Tous les grands constructeurs automobiles vendent des voitures diesels plus polluantes qu’il n’y paraît. C’est ce qu’affirme un rapport sur la pollution atmosphérique en Europe publié jeudi par la Fédération européenne pour les transports et l’environnement (Transport & Environment) qui regroupe cinquante ONG et associations favorables aux transports «durables» en Europe – dont le Réseau Action Climat (Rac) et la Fédération nationale des associations d’usagers des transports (Fnaut), basés en France.
Les voitures et camionnettes roulant au diesel seraient en moyenne cinq fois plus polluantes que ce à quoi les règles européennes les y autorisent, selon le rapport, qui compile plusieurs études menées sur des véhicules dans des conditions réelles de trafic. «Le pire d’entre eux, de la marque Audi, affichait des émissions 22 fois supérieures à la limite autorisée par l’Union européenne», assure Transport & environment.
Un véhicule conforme sur dix
Au total, seul un véhicule sur dix serait conforme à la nouvelle norme Euro 6 entrée en vigueur le 1er septembre. Connue depuis 2007, celle-ci oblige notamment les constructeurs à «prouver que tous les véhicules neufs vendus, immatriculés ou mis en service sont conformes aux normes en matière d’émissions fixées dans le règlement». A savoir : 5 mg/km pour les particules et 60 mg/km pour les oxydes d’azote.
Les voitures à essence, réputées moins polluantes pour ce qui est des particules fines, sont également montrées du doigt dans ce rapport : une sur cinq ne respecterait pas la norme Euro 6.
Ces résultats sont d’autant plus préoccupants que le trafic routier est aujourd’hui le principal responsable de la pollution atmosphérique, «qui coûte des dizaines de milliers de vies et plus de 100 milliards d’euros en France chaque année», selon le Réseau Action Climat. En Ile-de-France, il pèse pour 56% des émissions d’oxydes d’azote (NOx) et 28% des rejets de particules (PM10), d’après Airparif, l’association locale de surveillance de la qualité de l’air.

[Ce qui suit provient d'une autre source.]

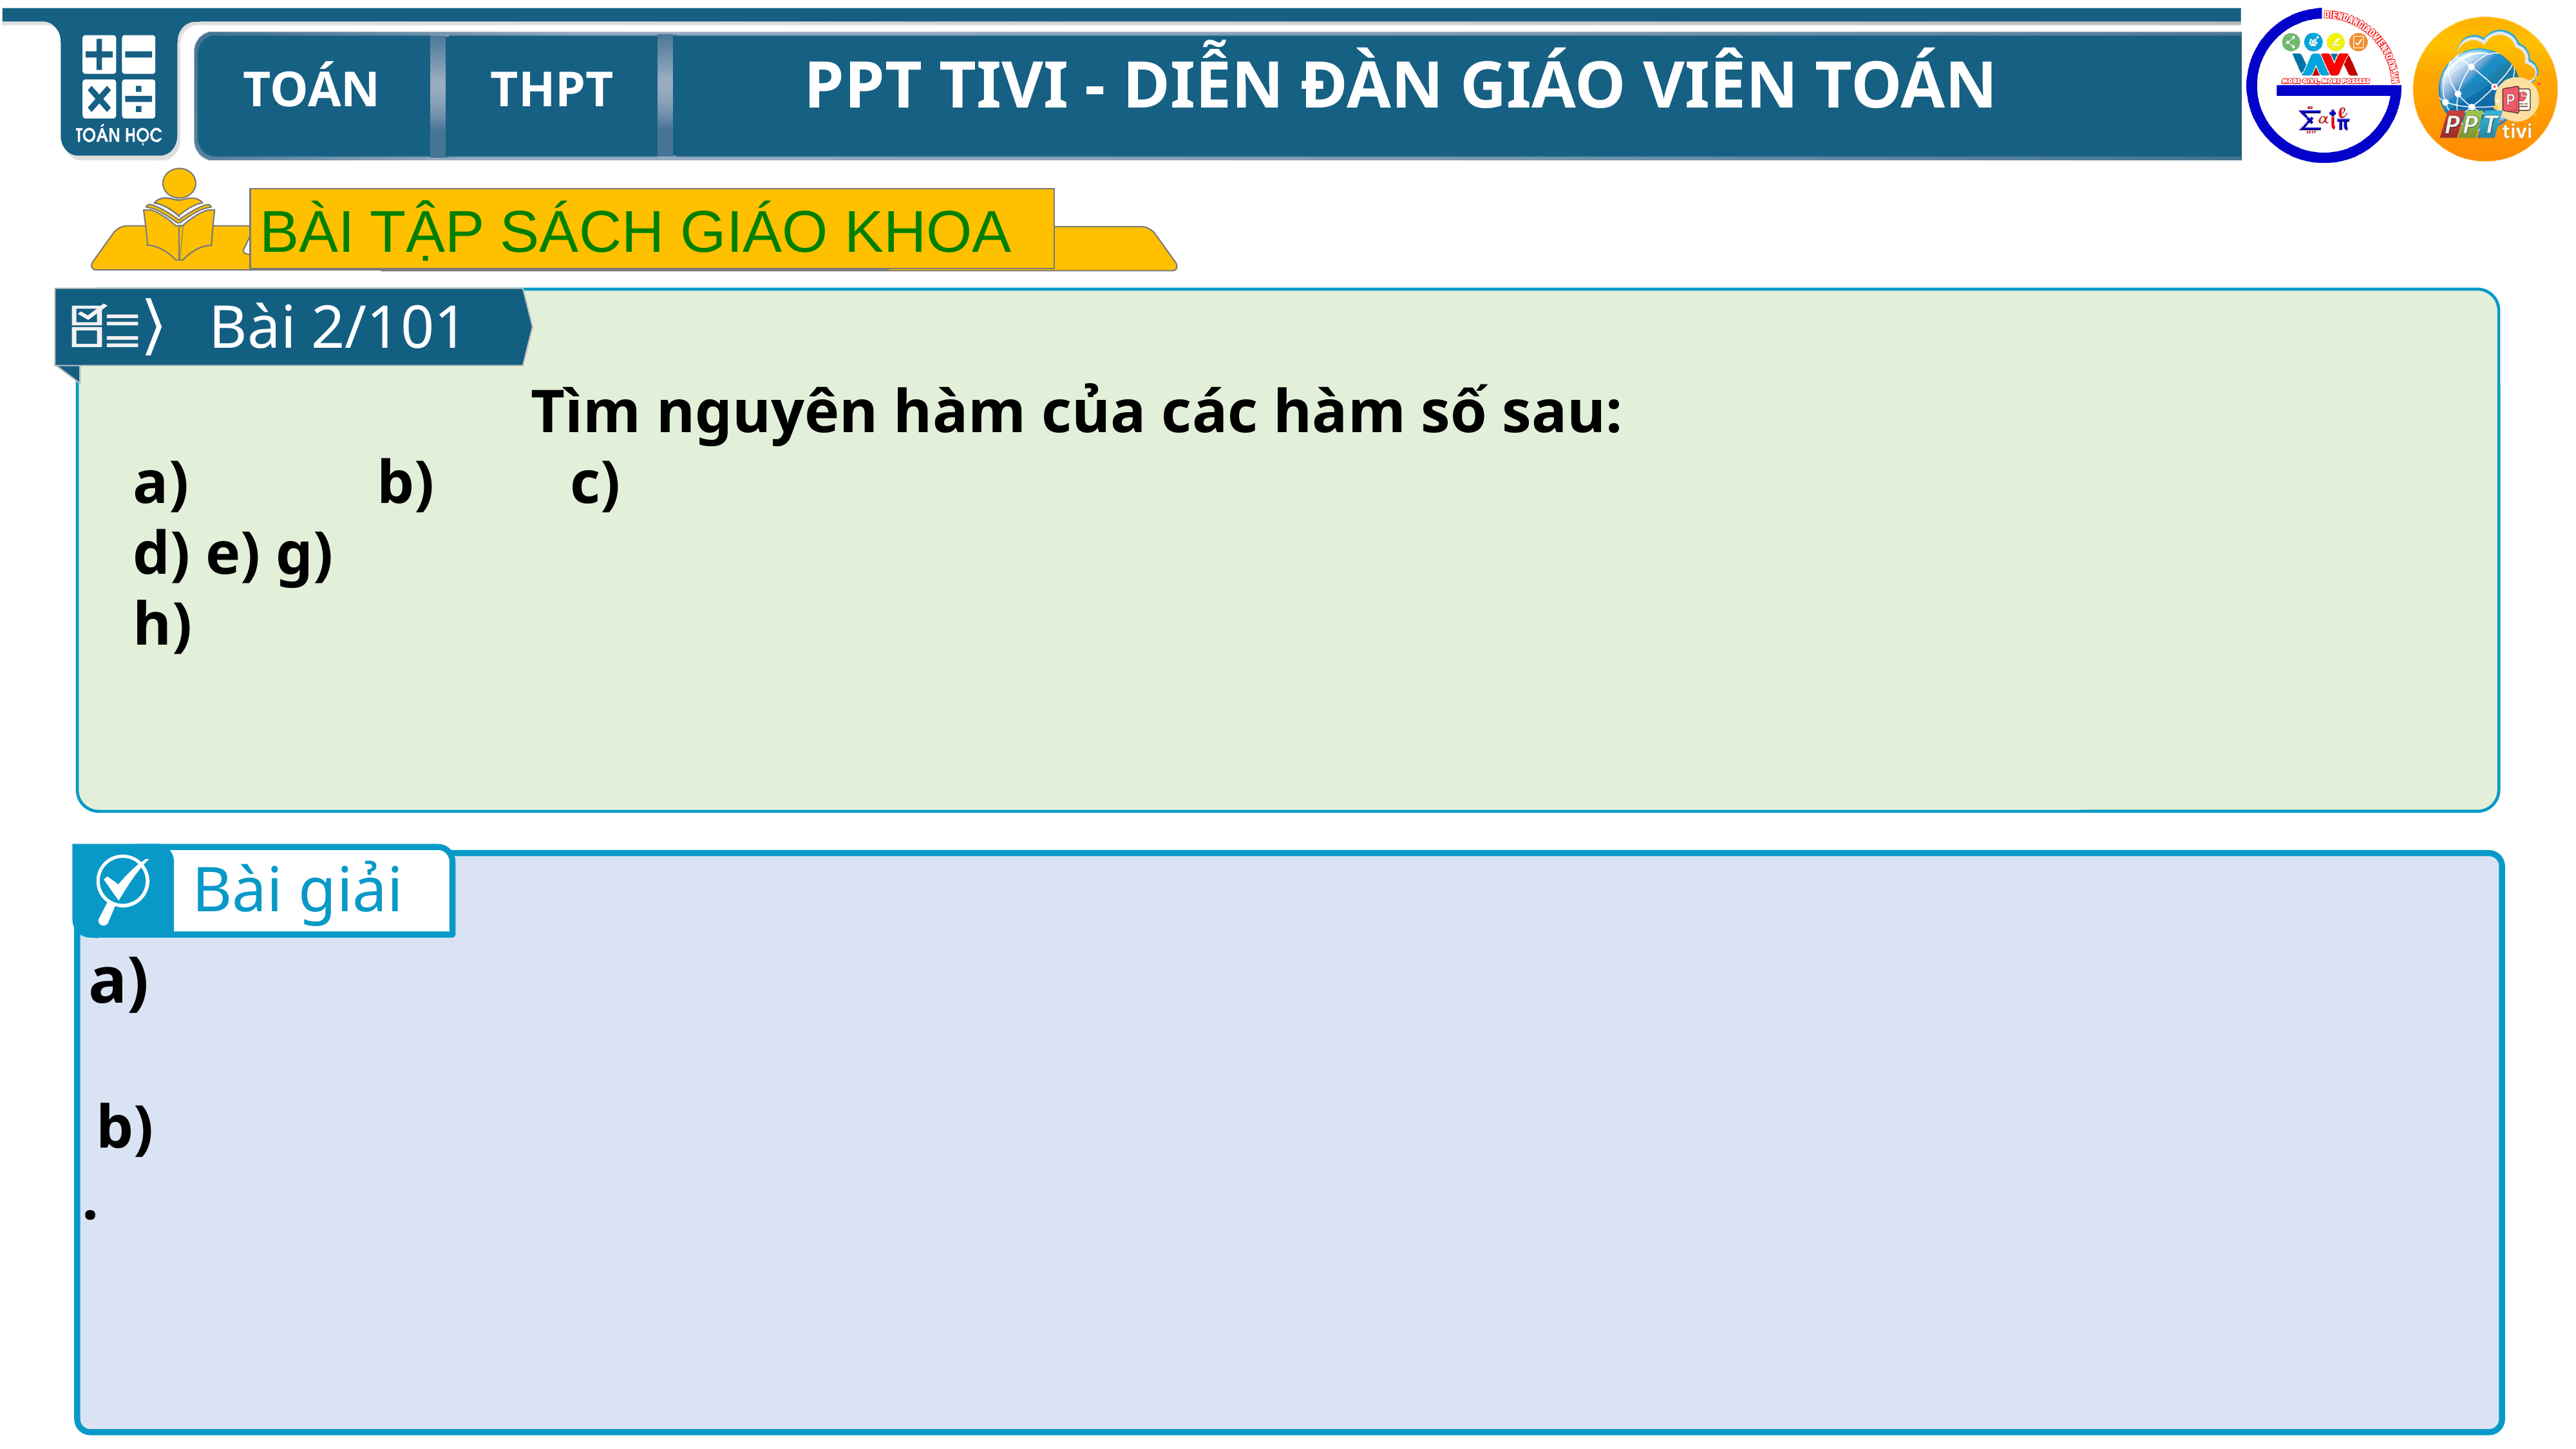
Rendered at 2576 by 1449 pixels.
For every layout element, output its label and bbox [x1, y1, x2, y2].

Un système d’homologation «inefficace»
Si les constructeurs vendent des voitures qui ne sont pas dans les clous, c’est d’abord parce que le système d’homologation est «inefficace», estime Transport & Environment. Le cycle de test mené en laboratoire pour vérifier la conformité des véhicules à la norme – 11 km à 34 km/h de moyenne – «n’a pas été pensé pour refléter la conduite réelle mais […] pour faciliter sa répétition exacte», afin de ne pas trop varier d’un véhicule à un autre, déplorent les auteurs du rapport. Qui dénoncent aussi la frilosité des grands constructeurs à installer des filtres efficaces (qui existent déjà) au profit d’équivalents low-cost. «Tout le monde sait que ce cycle d’homologation ne reflète pas la conduite en conditions réelles», reconnaît un porte-parole de PSA. Mais le constructeur français se dit prêt à soumettre ses véhicules à des tests «plus fidèles quand ils entreront en vigueur au niveau européen».
«Il incombe aux décideurs européens, dont fait partie la France, de résister aux pressions des lobbies automobiles pour s’assurer du respect des normes avec la mise en place du nouveau test en conditions réelles avant 2018 et sans échappatoires», réclamait lundi le Réseau Action Climat sur la base de l’étude. Sollicités en fin de matinée, plusieurs constructeurs, dont Audi, n’avaient pas encore donné suite en début d’après-midi. Du côté de PSA, on assurait que tous les véhicules de la marque sont «conformes» à la réglementation, alors qu’un modèle Citroën est pointé du doigt par l’étude de la Fédération européenne pour les transports et l’environnement.